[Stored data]
[Start of Attachment]
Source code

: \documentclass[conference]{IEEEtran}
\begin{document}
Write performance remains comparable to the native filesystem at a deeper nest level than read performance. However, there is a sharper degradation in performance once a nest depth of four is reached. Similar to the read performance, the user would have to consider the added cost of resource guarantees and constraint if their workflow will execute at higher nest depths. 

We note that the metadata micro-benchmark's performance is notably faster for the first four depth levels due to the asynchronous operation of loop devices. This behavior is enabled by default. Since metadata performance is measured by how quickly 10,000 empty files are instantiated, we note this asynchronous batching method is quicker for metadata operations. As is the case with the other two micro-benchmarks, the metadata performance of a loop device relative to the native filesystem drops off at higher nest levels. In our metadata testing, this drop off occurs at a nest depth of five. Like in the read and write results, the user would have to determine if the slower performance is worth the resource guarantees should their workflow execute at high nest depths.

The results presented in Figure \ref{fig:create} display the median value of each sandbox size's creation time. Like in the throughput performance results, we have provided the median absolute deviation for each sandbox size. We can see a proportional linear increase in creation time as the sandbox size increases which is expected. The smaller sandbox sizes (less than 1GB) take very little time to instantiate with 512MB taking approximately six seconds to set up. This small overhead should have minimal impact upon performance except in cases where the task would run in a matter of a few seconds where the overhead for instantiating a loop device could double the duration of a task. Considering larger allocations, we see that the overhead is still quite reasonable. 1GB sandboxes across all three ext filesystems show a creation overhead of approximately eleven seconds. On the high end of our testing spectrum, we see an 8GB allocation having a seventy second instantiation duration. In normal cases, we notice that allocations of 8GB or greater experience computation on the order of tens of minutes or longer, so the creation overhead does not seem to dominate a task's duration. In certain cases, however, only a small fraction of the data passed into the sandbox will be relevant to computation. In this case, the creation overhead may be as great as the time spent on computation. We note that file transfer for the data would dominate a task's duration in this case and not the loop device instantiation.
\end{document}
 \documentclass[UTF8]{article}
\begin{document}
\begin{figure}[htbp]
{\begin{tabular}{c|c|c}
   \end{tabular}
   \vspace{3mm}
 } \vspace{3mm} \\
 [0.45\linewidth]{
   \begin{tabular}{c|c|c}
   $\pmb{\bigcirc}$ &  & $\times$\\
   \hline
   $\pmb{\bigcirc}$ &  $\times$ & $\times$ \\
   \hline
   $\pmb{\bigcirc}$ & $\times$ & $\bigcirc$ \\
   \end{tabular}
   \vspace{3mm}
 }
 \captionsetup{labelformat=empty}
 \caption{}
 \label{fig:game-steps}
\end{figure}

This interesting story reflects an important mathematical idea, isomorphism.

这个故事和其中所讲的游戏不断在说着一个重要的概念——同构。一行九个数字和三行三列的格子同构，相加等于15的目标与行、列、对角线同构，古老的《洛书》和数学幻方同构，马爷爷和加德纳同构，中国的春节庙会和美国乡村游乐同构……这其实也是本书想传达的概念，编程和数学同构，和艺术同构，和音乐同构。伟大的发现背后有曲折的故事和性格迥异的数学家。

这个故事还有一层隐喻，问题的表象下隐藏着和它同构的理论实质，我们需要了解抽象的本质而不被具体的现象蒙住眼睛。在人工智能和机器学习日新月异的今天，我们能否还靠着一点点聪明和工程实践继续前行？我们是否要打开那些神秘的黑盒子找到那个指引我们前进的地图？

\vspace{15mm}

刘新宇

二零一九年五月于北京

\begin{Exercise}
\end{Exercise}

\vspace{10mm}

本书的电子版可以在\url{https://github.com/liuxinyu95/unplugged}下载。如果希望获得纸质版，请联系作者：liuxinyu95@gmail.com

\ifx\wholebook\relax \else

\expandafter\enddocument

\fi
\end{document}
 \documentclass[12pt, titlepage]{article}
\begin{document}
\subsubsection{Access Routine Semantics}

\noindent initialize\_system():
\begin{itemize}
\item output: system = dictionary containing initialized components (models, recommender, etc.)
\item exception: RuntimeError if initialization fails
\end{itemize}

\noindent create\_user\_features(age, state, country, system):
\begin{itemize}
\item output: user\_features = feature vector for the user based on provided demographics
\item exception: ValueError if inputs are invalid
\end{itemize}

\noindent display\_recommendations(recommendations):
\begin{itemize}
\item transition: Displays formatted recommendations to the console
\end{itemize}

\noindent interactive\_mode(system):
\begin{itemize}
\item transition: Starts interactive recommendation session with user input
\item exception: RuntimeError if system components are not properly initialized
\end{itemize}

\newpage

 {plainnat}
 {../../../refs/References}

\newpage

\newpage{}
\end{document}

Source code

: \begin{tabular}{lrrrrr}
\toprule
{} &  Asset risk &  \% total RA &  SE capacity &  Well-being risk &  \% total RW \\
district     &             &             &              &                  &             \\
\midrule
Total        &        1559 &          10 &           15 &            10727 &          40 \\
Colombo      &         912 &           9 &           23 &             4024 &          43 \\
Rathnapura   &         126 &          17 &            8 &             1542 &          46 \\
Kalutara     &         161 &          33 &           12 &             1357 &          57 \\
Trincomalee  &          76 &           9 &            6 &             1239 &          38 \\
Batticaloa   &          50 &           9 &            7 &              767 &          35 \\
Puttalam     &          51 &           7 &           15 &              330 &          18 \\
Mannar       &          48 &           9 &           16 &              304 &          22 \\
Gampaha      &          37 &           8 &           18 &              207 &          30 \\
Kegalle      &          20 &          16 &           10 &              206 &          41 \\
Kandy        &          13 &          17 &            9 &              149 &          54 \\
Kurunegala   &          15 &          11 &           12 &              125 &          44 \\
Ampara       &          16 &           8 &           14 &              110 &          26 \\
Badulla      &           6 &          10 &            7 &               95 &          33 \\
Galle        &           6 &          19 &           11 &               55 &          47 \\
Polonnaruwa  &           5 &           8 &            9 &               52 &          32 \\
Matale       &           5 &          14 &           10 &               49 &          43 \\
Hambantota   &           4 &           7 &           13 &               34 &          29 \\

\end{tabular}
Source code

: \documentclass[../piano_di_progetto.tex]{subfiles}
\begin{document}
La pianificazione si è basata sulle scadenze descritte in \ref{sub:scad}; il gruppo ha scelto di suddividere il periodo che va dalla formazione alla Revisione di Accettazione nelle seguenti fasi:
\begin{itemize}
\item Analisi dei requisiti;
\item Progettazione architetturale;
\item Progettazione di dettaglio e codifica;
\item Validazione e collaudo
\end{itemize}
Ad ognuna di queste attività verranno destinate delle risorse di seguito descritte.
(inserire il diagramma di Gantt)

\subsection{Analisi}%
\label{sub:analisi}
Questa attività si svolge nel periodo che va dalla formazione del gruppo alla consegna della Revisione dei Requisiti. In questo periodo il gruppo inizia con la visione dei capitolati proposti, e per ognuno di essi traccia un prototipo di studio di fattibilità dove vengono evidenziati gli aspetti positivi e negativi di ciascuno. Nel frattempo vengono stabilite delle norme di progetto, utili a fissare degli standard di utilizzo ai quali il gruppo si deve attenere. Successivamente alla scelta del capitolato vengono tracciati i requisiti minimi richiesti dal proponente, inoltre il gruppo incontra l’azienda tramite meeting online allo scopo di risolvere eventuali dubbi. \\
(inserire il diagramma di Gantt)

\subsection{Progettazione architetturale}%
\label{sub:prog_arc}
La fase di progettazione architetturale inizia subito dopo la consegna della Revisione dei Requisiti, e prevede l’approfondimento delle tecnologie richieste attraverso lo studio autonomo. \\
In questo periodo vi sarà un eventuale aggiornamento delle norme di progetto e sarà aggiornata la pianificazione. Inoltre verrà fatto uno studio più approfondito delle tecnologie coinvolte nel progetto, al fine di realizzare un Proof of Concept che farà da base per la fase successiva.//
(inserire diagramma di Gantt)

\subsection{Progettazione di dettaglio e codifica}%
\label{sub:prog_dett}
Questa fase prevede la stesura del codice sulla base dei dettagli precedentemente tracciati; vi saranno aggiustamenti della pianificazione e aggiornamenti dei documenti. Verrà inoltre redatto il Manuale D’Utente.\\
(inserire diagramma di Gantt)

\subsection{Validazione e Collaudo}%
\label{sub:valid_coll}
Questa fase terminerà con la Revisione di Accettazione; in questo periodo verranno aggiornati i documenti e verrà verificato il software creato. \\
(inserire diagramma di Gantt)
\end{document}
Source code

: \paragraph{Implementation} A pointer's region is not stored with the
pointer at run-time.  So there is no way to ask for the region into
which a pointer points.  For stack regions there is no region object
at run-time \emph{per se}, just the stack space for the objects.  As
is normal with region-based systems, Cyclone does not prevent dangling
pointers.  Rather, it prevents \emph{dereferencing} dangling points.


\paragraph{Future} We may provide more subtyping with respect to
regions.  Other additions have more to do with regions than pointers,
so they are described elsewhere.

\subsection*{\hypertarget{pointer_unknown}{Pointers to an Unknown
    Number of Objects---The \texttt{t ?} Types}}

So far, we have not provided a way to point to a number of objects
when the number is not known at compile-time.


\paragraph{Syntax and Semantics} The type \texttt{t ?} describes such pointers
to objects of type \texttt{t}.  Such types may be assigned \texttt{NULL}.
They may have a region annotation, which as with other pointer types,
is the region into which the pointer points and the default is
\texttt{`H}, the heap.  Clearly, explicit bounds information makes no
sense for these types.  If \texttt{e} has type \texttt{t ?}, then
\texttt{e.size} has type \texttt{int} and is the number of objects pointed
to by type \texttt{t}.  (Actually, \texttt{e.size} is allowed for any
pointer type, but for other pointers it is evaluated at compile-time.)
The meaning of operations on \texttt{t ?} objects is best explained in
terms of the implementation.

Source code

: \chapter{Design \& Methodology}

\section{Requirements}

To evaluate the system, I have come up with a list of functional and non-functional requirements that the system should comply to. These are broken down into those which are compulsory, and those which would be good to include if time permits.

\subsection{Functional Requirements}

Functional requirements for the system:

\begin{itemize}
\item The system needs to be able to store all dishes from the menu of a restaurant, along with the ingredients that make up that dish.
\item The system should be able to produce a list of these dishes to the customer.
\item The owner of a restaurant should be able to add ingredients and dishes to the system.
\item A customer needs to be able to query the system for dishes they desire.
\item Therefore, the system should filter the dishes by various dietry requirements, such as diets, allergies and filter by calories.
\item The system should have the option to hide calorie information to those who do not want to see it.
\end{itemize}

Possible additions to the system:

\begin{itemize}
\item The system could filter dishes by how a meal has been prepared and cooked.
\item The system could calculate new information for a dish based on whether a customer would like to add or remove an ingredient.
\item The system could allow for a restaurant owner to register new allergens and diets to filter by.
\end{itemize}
[End of Attachment]
* Task to carry out
Out of the data above, transcribe exactly and only the lines starting with the line that has "which a pointer" and going on through the line that has "Number of Objects---The", both included.

* Solution
which a pointer points.  For stack regions there is no region object
at run-time \emph{per se}, just the stack space for the objects.  As
is normal with region-based systems, Cyclone does not prevent dangling
pointers.  Rather, it prevents \emph{dereferencing} dangling points.


\paragraph{Future} We may provide more subtyping with respect to
regions.  Other additions have more to do with regions than pointers,
so they are described elsewhere.

\subsection*{\hypertarget{pointer_unknown}{Pointers to an Unknown
    Number of Objects---The \texttt{t ?} Types}}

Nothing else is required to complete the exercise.